Placé sous le thème « Mes règles, je gère ! » est une initiative financée par le Département d’État des États-Unis dans le cadre du programme Study of the U.S. Institutes (SUSI) et mise en œuvre par le soutien des anciennes participantes (alumni) du programme (SUSI).
L’ouverture des travaux a débuté par des jeux éducatifs ainsi que des activités interactives destinés à mettre les participantes en prises de contact.
Ces moments ont permis d’ouvrir la discussion sur les types menstruations. Et ce, dans un cadre bienveillant et sans jugement. Les jeunes filles ont ainsi pu partager librement les croyances, les interdits et les idées préconçues qui leur avaient été transmis au sujet des règles.
Notons que ladite journée de formation a permis de mettre en lanterne des thématiques liées à la santé sexuelle et reproductive, notamment l’importance de connaître son corps, de prendre soin de sa santé, de faire des choix éclairés et de prévenir les grossesses précoces.
Dans son allocution, la Directrice Exécutive dudit projet, Hadizatou Dao dira que : << » dans de nombreuses communautés, les menstruations demeurent un sujet tabou. Le manque d’information, les idées reçues et les difficultés d’accès aux produits d’hygiène menstruelle constituent encore des obstacles pour de nombreuses adolescentes. La précarité menstruelle pousse certaines jeunes filles à manquer l’école, à limiter leurs activités ou à vivre leurs règles dans la gêne et le silence.
Et de poursuivre : << » pour beaucoup de familles, l’achat régulier de protections hygiéniques représente également une charge financière importante » >>, a-t-elle poursuivi.
Au cours de la cérémonie, signalons que l’un des moments forts de cette journée a été l’atelier pratique consacré à la fabrication de serviettes hygiéniques réutilisables. les discussions participatives des formatrices ont éclairées les participantes de distinguer les mythes des réalités scientifiques.
Pour sa part, Fily Sidibé, l’une des récipiendaires de ladite formation déclare que : << » lors de cette journée de sensibilisation, j’ai appris à mieux comprendre le fonctionnement du cycle menstruel, les changements liés à la puberté ainsi que les bonnes pratiques d’hygiène permettant de préserver ma santé et de prévenir certaines infections intimes »>>.
Et de continuer : << » il est désormais possible de confectionner des protections menstruelles efficaces à partir de matériaux simples et accessibles.
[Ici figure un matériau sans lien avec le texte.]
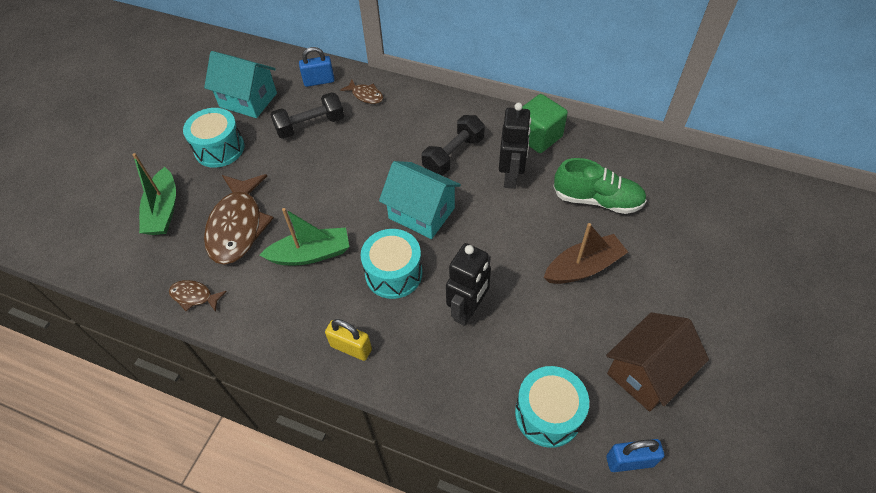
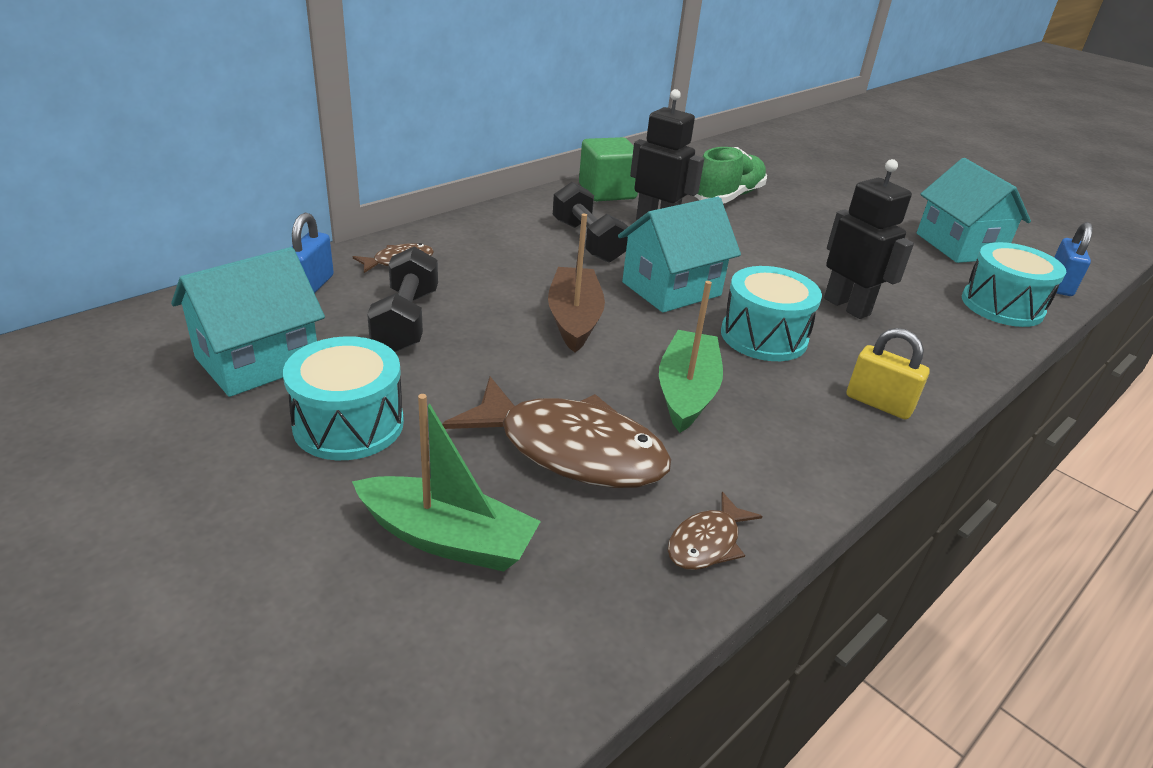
camera: 70 degrees left, 20 degrees down
yellow padlock [325,319,372,361] -> yellow padlock turned 75 degrees clockwise [847,328,930,420]
brown boat [544,223,628,284] -> brown boat moved to [548,214,605,353]
brown house [606,312,709,412] -> turquoise house [917,158,1031,263]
Cette solution constitue une alternative à la fois économique et écologique aux protections jetables, tout en contribuant à réduire les difficultés liées à la précarité menstruelle »>>, a-t-elle martelée.
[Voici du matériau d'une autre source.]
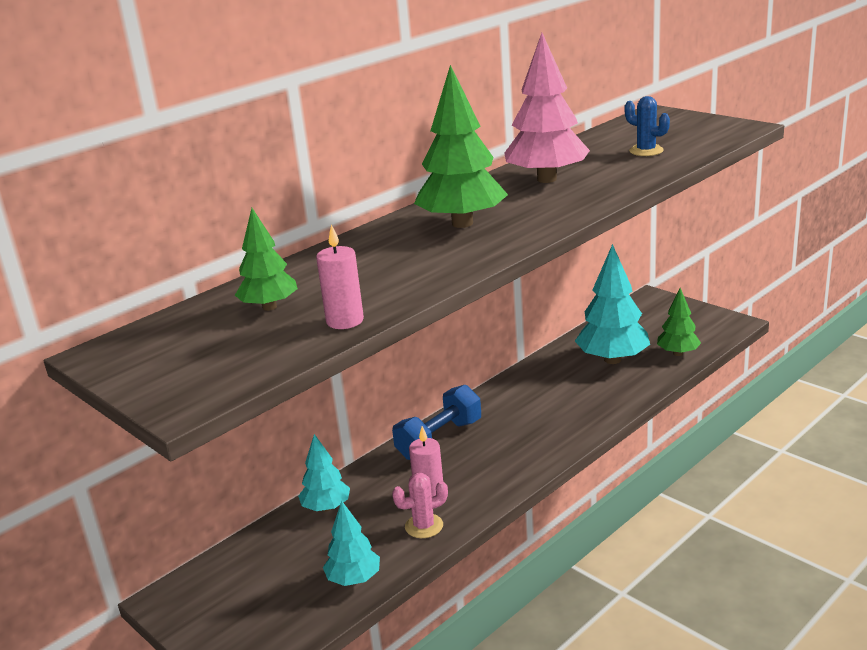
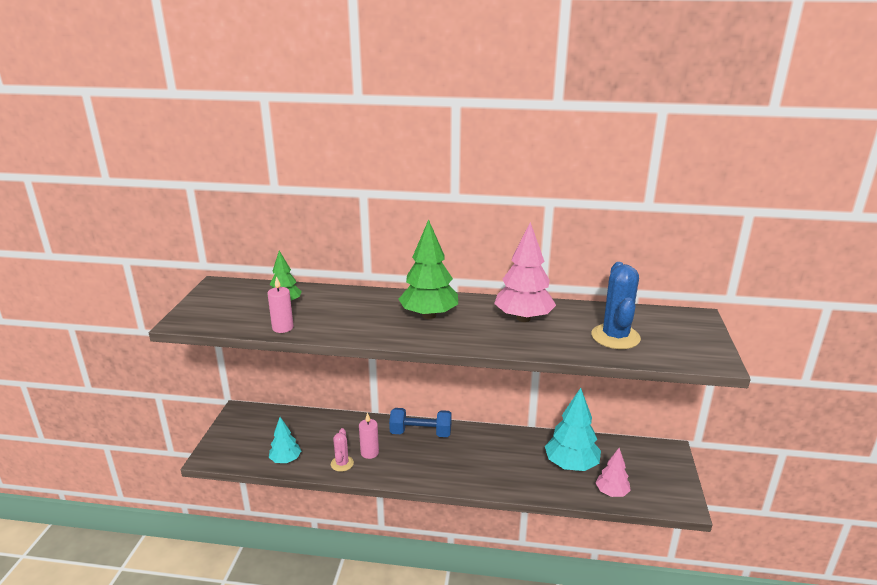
camera: 50 degrees right, 0 degrees up
turquoise tree [298,434,350,512] -> none
pink cactus [392,473,448,538] -> pink cactus turned 60 degrees clockwise [331,428,354,472]
blue cactus [624,96,670,156] -> blue cactus [591,262,641,349], size x1.81
green tree [657,288,701,356] -> pink tree [596,448,631,497]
Il est important de signaler qu’à travers cette initiative, la Directrice Exécutive Hadizatou Dao espère que les résultats obtenus ont montré une bonne compréhension des notions abordées, témoignant de l’intérêt des jeunes filles et de l’impact positif de l’activité.
Pour elle, ladite sensibilisation a contribuer à briser les tabous entourant les menstruations, renforcer les connaissances des adolescentes en matière de santé menstruelle et reproductive, et promouvoir des solutions durables permettant aux jeunes filles de gérer leurs règles avec plus de dignité, de confiance et d’autonomie.
Par ailleurs, l’accent a été mis sur l’accès à une information fiable afin de permettre aux adolescentes de développer des solutions efficaces en ce qui concerne la sensibilisation ainsi que la fabrication des serviettes hygiéniques réutilisables. À la fin de la formation, un quiz d’évaluation a été proposé aux participantes afin de mesurer les connaissances acquises au cours de la journée.